Since 1990, when militancy raised its head in the Valley, women have been the most vulnerable targets. Some have been killed, others terrorised and raped. Recently, they suffered acid attacks by terrorists for not donning the veil. Death threats followed when they still defied their diktat.
The threat outside is reflected within their shattered homes with most women widowed — or “half-widows”, as is the case of Kashmiri women whose husbands have gone missing.
The latter are forced into a life of uncertainty and are not entitled to any compensation from the government, unlike those whose husbands have been killed in action.

In June last year, the state government along with the Centre did evolve a scheme, Sawadhar, for the socio-economic and psychological rehabilitation of militancy-hit and traumatised women. But it has not been heard of since then.
For women, the prospect of remarrying, too, gets mired in the divide among Islamic scholars. There are two schools of thought: one allows remarriage if the woman’s husband has not been traced even after four years, the other insists that the woman wait for 90 years.

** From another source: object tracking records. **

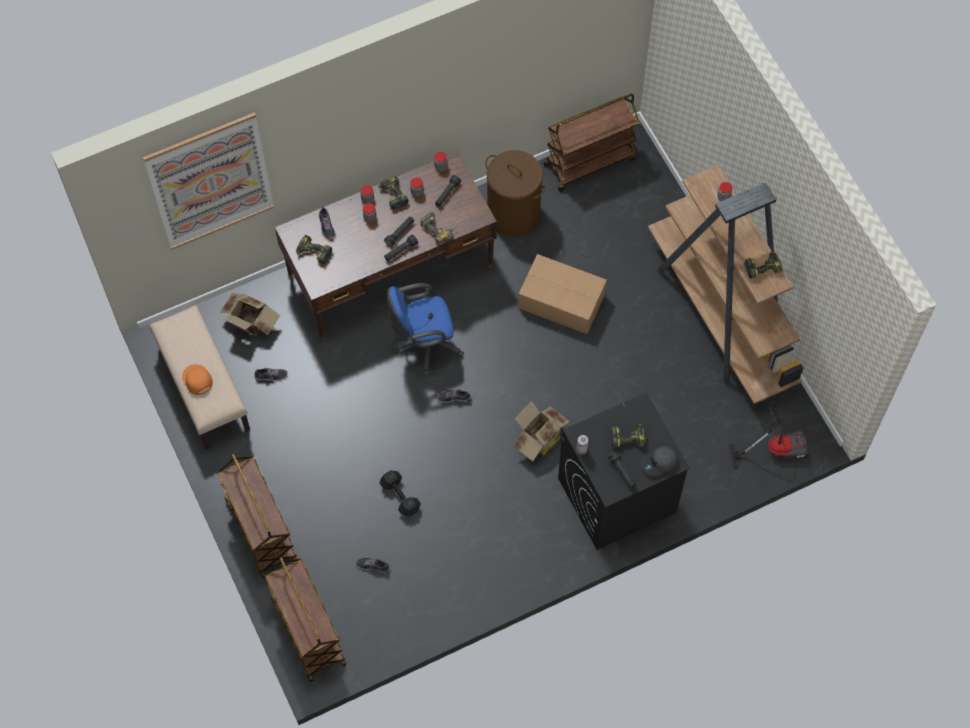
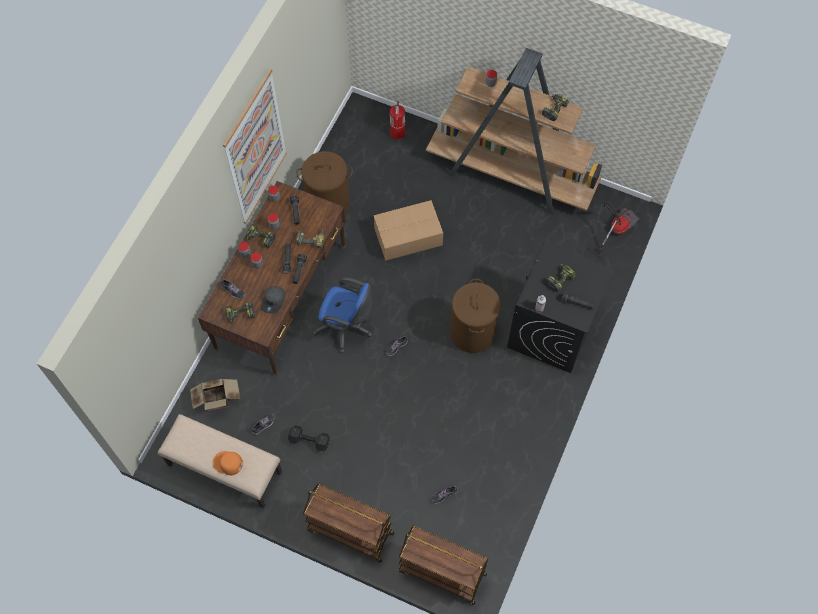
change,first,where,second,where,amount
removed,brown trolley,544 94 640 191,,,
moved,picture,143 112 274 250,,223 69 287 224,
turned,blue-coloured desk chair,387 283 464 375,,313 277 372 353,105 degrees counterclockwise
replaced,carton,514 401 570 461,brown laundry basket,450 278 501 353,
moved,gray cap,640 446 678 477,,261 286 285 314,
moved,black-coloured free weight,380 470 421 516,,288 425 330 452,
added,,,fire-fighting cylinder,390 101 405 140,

Take the case of Shakeela Badyari. Twenty-two years old and a mother of three, Shakeela’s husband Abdul Hamid was a taxi driver who went missing in January 2000. Her youngest daughter, Sumaira, was born three months after her father disappeared. Living in a one-room wooden tenement in Srinagar, she now washes clothes to feed her children. There are hundreds like Badyari whose lives Shameem aspires to change for the better.

“I want to help women, I want to help the widows who have been left in the lurch by the government. I now want to spend the rest of my life in the service of women who are suffering. I may never win. But I will continue, rukungi nahin (I won’t stop),” she says.
Women constitute over 46 per cent of the electorate in the state, but the election manifestos of the National Conference, BJP and the Congress have nothing to offer them. “We simply listen to what is discussed at home,” said Nasreen. “Can you believe there were no women candidates in the first phase'” she adds, before leaving in a hurry to catch Shameem’s cavalcade.

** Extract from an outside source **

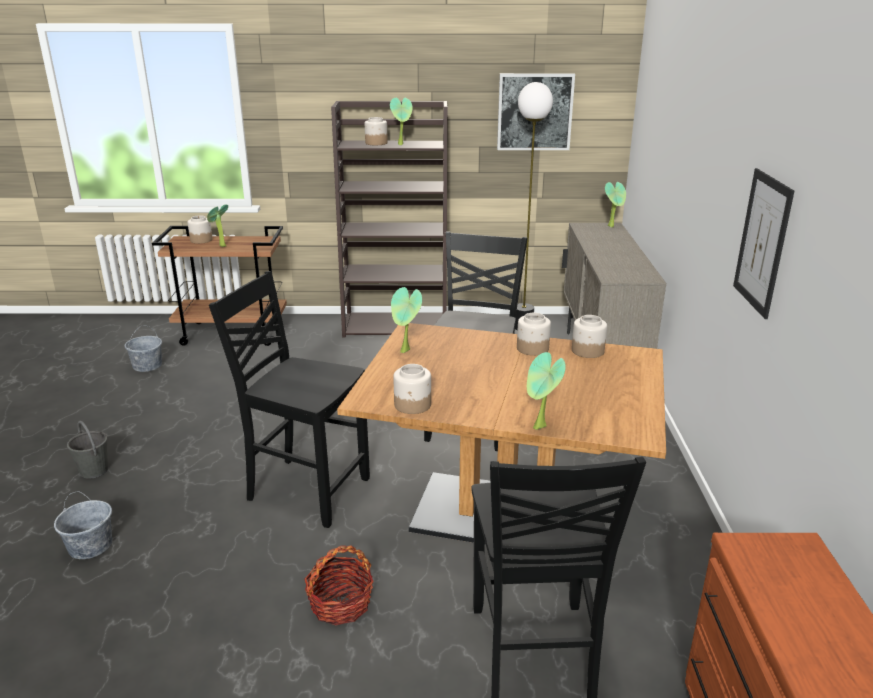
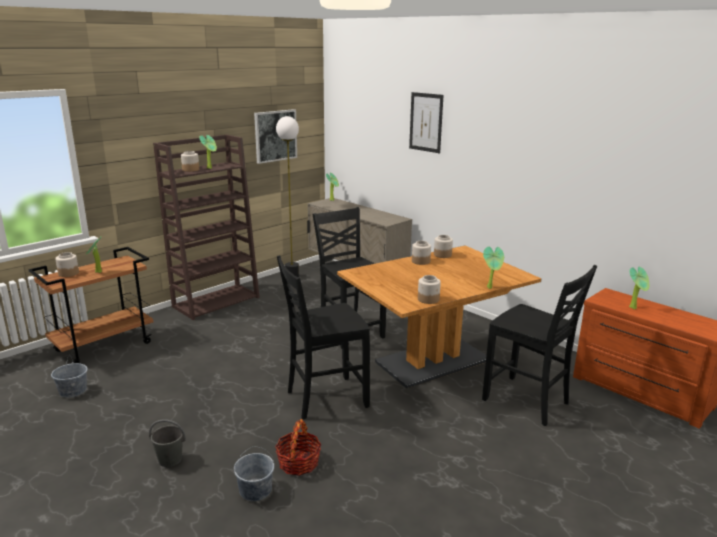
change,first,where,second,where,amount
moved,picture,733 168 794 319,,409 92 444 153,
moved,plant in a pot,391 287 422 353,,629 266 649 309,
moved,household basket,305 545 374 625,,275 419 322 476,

Shameem does not aspire to become famous like Mehbooba Mufti of the People’s Democratic Party, which advocates a clean government within the Indian Union.
Nor does she want to become another Asiya Andrabi of the Dukhtaran-e-Millat, an orthodox Muslim group that advocates women’s empowerment and demands Kashmir’s secession from India.
“I personally feel, women can do a lot to bring peace to Jammu and Kashmir,” she asserts.
“Women come out to protest, not when a terrorist is killed, but when there is a human rights violation — when someone (who) was not a militant or when he was trying to change his life (is killed).”

Leaving the police force was tough for her. “I had thought a lot before taking the plunge into politics,” Shameem says. While the women have welcomed her, the men are sceptical as she represents a party widely perceived to be anti-Muslim.